The log-rank test yields a chi-square statistical value, as it is built upon this framework. Therefore, the log-rank estimates the expected number of deaths among patients and compares it with the actual number of observed deaths. The resulting p-value is 0.0003, which means that we reject the null hypothesis and that the survival curves are significantly different.

34.5.3 The Hazard Ratio (HR)

The Hazard ratio (HR) is an estimate of the ratio of the hazard rate in the new therapy versus the standard therapy. The hazard ratio is often interpreted as a risk ratio or odds ratio, although they are not technically the same.

HR versus RR and OR

Hazard ratios (HRs) differ from relative risks (RRs) and odds ratio (OR) in that RRs and ORs are cumulative over an entire study, using a defined endpoint, while HRs represent instantaneous risk over the study time period.

After computing the number of observed events (deaths) in each group ( $O_{A}$ for observed number of events in group A and $O_{B}$ for observed number of events in group B), and the expected number of events assuming a null hypothesis of no difference in survival ( $E_{A}$ for expected number of events in group A and $E_{B}$ for expected number of events in group B) using the log-rank approach, we can calculate the hazard ratio:

$H a z a r d R a t i o = H R = \frac{\frac{O_{A}}{E_{A}}}{\frac{O_{B}}{E_{B}}} = \frac{\frac{9}{17.65}}{\frac{18}{9.35}} = \frac{0.51}{1.94} = 0.26$

We also can compute the 95% confidence interval for the HR. First, we compute the standard error of the natural logarithm of the hazard ratio:

$S E_{l n H R} = \sqrt{\frac{1}{E_{A}} + \frac{1}{E_{B}}} = \sqrt{\frac{1}{17.65} + \frac{1}{9.35}} = \sqrt{0.057 + 0.107} = \sqrt{0.164} = 0.404$

Second, we calculate the 95% CI of the natural logarithm of the hazard ratio.

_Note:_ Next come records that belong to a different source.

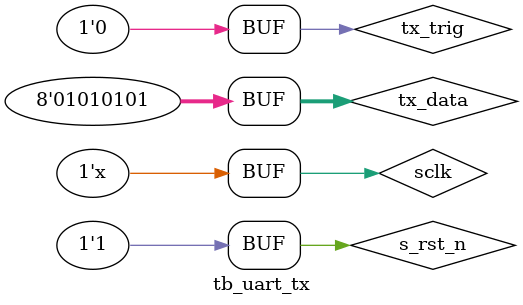
<source format=v>
`timescale 1ns/1ns
module tb_uart_tx();

reg sclk;
reg s_rst_n;
reg tx_trig;
reg [7:0] tx_data;
wire rs232_tx;//sim input
//initial begin
initial begin 
    sclk = 1;
    s_rst_n <= 0;
    #100
    s_rst_n <=1;
end
always #5 sclk = ~sclk; //10ns one clock cycle

initial begin 
    tx_data <= 8'd0;
    tx_trig <= 0;
    #200
    tx_trig <= 1'b1;
    tx_data <= 8'h55;
    #10
    tx_trig <= 1'b0;
end 


uart_tx uart_tx_inst(
        //system input
        .sclk(sclk),//systm clock
        .s_rst_n(s_rst_n),//system reset, nedegated vaild
        //uart interface
        .rs232_tx(rs232_tx),//uart tx

        .tx_trig(tx_trig),
        .tx_data(tx_data)
);    
endmodule
</source>
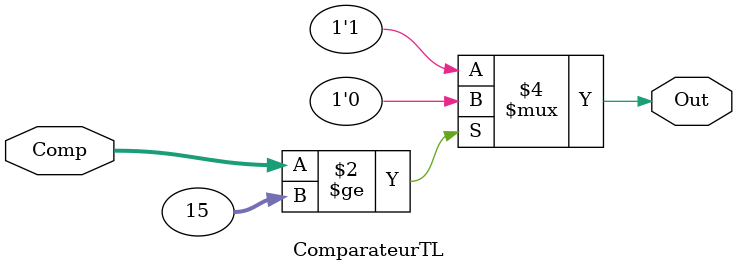
<source format=v>
module ComparateurTL(Comp, Out) ;

parameter COMP_VALUE = 15 ;
parameter BUS_SIZE = 8 ;
parameter POLARITY = 0 ;

input[BUS_SIZE-1:0] Comp ;

output reg Out ;

always@(Comp)

	begin
	
		if(Comp >= COMP_VALUE)
			begin
				Out <= POLARITY ;
			end
		else
			begin
				Out <= ~POLARITY ;
			end
	end
	
endmodule

</source>
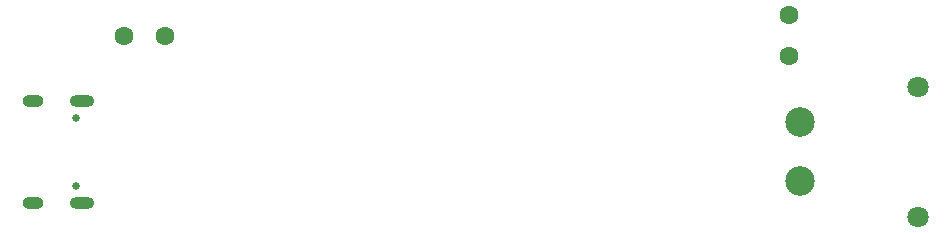
<source format=gbs>
%TF.GenerationSoftware,KiCad,Pcbnew,9.0.6*%
%TF.CreationDate,2025-12-05T19:38:53+01:00*%
%TF.ProjectId,PowerPack,506f7765-7250-4616-936b-2e6b69636164,rev?*%
%TF.SameCoordinates,Original*%
%TF.FileFunction,Soldermask,Bot*%
%TF.FilePolarity,Negative*%
%FSLAX46Y46*%
G04 Gerber Fmt 4.6, Leading zero omitted, Abs format (unit mm)*
G04 Created by KiCad (PCBNEW 9.0.6) date 2025-12-05 19:38:53*
%MOMM*%
%LPD*%
G01*
G04 APERTURE LIST*
%ADD10C,2.500000*%
%ADD11C,1.800000*%
%ADD12C,1.600000*%
%ADD13C,0.650000*%
%ADD14O,2.100000X1.000000*%
%ADD15O,1.800000X1.000000*%
G04 APERTURE END LIST*
D10*
%TO.C,CN1*%
X166400000Y-98000000D03*
X166400000Y-93000000D03*
D11*
X176400000Y-90000000D03*
X176400000Y-101000000D03*
%TD*%
D12*
%TO.C,CL1*%
X112650000Y-85700000D03*
X109150000Y-85700000D03*
%TD*%
D13*
%TO.C,USB1*%
X105150000Y-92610000D03*
X105150000Y-98390000D03*
D14*
X105650000Y-91180000D03*
X105650000Y-99820000D03*
D15*
X101500000Y-91180000D03*
X101500000Y-99820000D03*
%TD*%
D12*
%TO.C,CR1*%
X165500000Y-87410000D03*
X165500000Y-83910000D03*
%TD*%
M02*

</source>
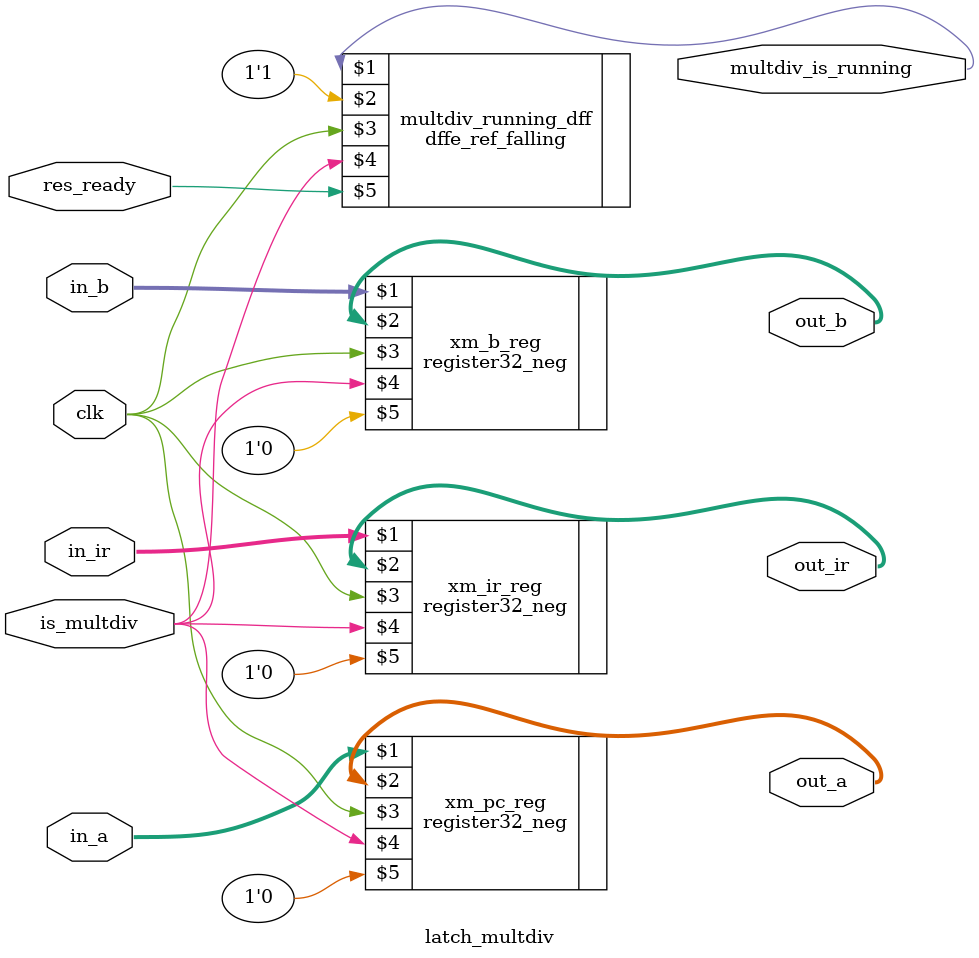
<source format=v>
module latch_multdiv(multdiv_is_running, res_ready, is_multdiv, in_ir, in_a, in_b, out_ir, out_a, out_b, clk);

    input [31:0] in_ir, in_a, in_b;
    input clk, res_ready, is_multdiv;
    output [31:0] out_a, out_ir, out_b;
    output multdiv_is_running;

    // dff for tracking when multdiv result is ready
    dffe_ref_falling multdiv_running_dff(multdiv_is_running, 1'b1, clk, is_multdiv, res_ready);

    register32_neg xm_pc_reg(in_a, out_a, clk, is_multdiv, 1'b0);
    register32_neg xm_ir_reg(in_ir, out_ir, clk, is_multdiv, 1'b0);
    register32_neg xm_b_reg(in_b, out_b, clk, is_multdiv, 1'b0);
    
endmodule
</source>
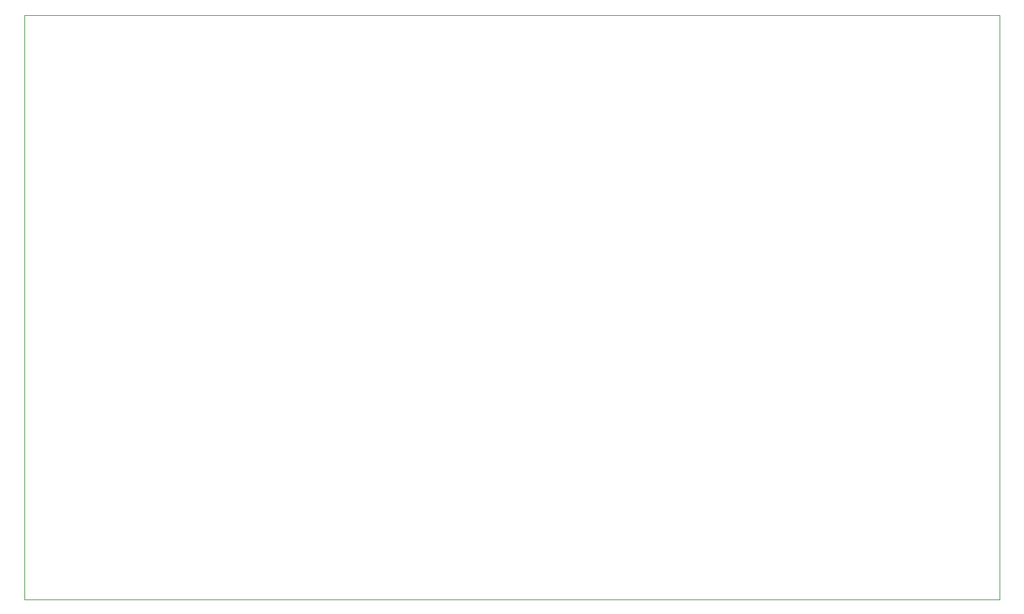
<source format=gbr>
G04 #@! TF.GenerationSoftware,KiCad,Pcbnew,5.1.5+dfsg1-2build2*
G04 #@! TF.CreationDate,2021-04-12T07:14:12+01:00*
G04 #@! TF.ProjectId,alarm_sensors,616c6172-6d5f-4736-956e-736f72732e6b,rev?*
G04 #@! TF.SameCoordinates,Original*
G04 #@! TF.FileFunction,Profile,NP*
%FSLAX46Y46*%
G04 Gerber Fmt 4.6, Leading zero omitted, Abs format (unit mm)*
G04 Created by KiCad (PCBNEW 5.1.5+dfsg1-2build2) date 2021-04-12 07:14:12*
%MOMM*%
%LPD*%
G04 APERTURE LIST*
%ADD10C,0.050000*%
G04 APERTURE END LIST*
D10*
X205000000Y-60000000D02*
X80000000Y-60000000D01*
X205000000Y-135000000D02*
X205000000Y-60000000D01*
X80000000Y-135000000D02*
X205000000Y-135000000D01*
X80000000Y-60000000D02*
X80000000Y-135000000D01*
M02*

</source>
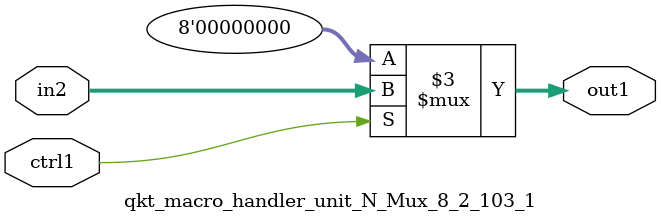
<source format=v>

`timescale 1ps / 1ps


module qkt_macro_handler_unit_N_Mux_8_2_103_1( in2, ctrl1, out1 );

    input [7:0] in2;
    input ctrl1;
    output [7:0] out1;
    reg [7:0] out1;

    
    // rtl_process:qkt_macro_handler_unit_N_Mux_8_2_103_1/qkt_macro_handler_unit_N_Mux_8_2_103_1_thread_1
    always @*
      begin : qkt_macro_handler_unit_N_Mux_8_2_103_1_thread_1
        case (ctrl1) 
          1'b1: 
            begin
              out1 = in2;
            end
          default: 
            begin
              out1 = 8'd000;
            end
        endcase
      end

endmodule


</source>
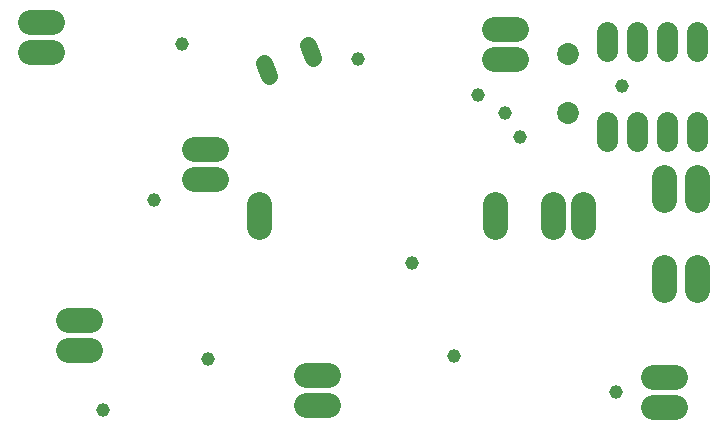
<source format=gts>
G75*
G70*
%OFA0B0*%
%FSLAX24Y24*%
%IPPOS*%
%LPD*%
%AMOC8*
5,1,8,0,0,1.08239X$1,22.5*
%
%ADD10C,0.0710*%
%ADD11C,0.0820*%
%ADD12C,0.0552*%
%ADD13C,0.0730*%
%ADD14C,0.0845*%
%ADD15C,0.0460*%
D10*
X021062Y010247D02*
X021062Y010877D01*
X022062Y010877D02*
X022062Y010247D01*
X023062Y010247D02*
X023062Y010877D01*
X024062Y010877D02*
X024062Y010247D01*
X024062Y013247D02*
X024062Y013877D01*
X023062Y013877D02*
X023062Y013247D01*
X022062Y013247D02*
X022062Y013877D01*
X021062Y013877D02*
X021062Y013247D01*
D11*
X018032Y012962D02*
X017292Y012962D01*
X017292Y013962D02*
X018032Y013962D01*
X022962Y009032D02*
X022962Y008292D01*
X024062Y008292D02*
X024062Y009032D01*
X020262Y008132D02*
X020262Y007392D01*
X019262Y007392D02*
X019262Y008132D01*
X022962Y006032D02*
X022962Y005292D01*
X024062Y005292D02*
X024062Y006032D01*
X023332Y002362D02*
X022592Y002362D01*
X022592Y001362D02*
X023332Y001362D01*
X011752Y001442D02*
X011012Y001442D01*
X011012Y002442D02*
X011752Y002442D01*
X003832Y003262D02*
X003092Y003262D01*
X003092Y004262D02*
X003832Y004262D01*
X007292Y008962D02*
X008032Y008962D01*
X008032Y009962D02*
X007292Y009962D01*
X002552Y013202D02*
X001812Y013202D01*
X001812Y014202D02*
X002552Y014202D01*
D12*
X009624Y012846D02*
X009800Y012408D01*
X011261Y012998D02*
X011084Y013436D01*
D13*
X019762Y013146D03*
X019762Y011178D03*
D14*
X017336Y008145D02*
X017336Y007380D01*
X009462Y007380D02*
X009462Y008145D01*
D15*
X004242Y001262D03*
X007762Y002962D03*
X014562Y006162D03*
X015962Y003062D03*
X021362Y001862D03*
X018162Y010362D03*
X017662Y011162D03*
X016762Y011762D03*
X012762Y012962D03*
X006882Y013482D03*
X005962Y008282D03*
X021562Y012062D03*
M02*

</source>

The lower limit is:

$L L_{l n H R} = l n H R - 1.96 \cdot S E_{l n H R} = l n (0.26) - 1.96 * 0.404 = - 1.33 - 0.79 = - 2.12$

and the upper limit:

$U L_{l n H R} = l n H R + 1.96 \cdot S E_{l n H R} = l n (0.26) + 1.96 * 0.404 = - 1.33 + 0.79 = - 0.54$

Finally, we convert each of these values back to HR using:

$L L_{H R} = e x p (L L_{l n H R}) = e x p (- 2.12) = 0.12$ and

$U L_{H R} = e x p (U L_{l n H R}) = e x p (- 0.54) = 0.58$

The hazard of dying is 74% lower (0.26 - 1 = -0.74) in the new treatment than in the standard treatment (HR=0.26; 95% CI: 0.12, 0.58).

In R:

The HR is:

O_A <- SurvDiff$obs[1]
O_B <- SurvDiff$obs[2]
E_A <- SurvDiff$exp[1]
E_B <- SurvDiff$exp[2]
HR <- (O_A/E_A)/(O_B/E_B)
HR

[1] 0.2649746

and the standard error of the logarithm of HR:

SE_lnHR = sqrt(1/E_A + 1/E_B)
SE_lnHR

[1] 0.4044623

The lower and upper limits of the logarithm of HR are:

LL_lnHR <- log(HR) - 1.96*SE_lnHR
LL_lnHR

[1] -2.120867

UL_lnHR <- log(HR) + 1.96*SE_lnHR
UL_lnHR

[1] -0.5353751

Finally:

LL_HR <- exp(LL_lnHR)
UL_HR <- exp(UL_lnHR)
CI95 <- c(LL_HR = LL_HR, UL_HR = UL_HR)
CI95

    LL_HR     UL_HR 
0.1199276 0.5854496

Comment

The log-rank test has optimum power under the assumption of proportional hazard rates. This assumption posits that the ratio of hazards between groups remains constant over time.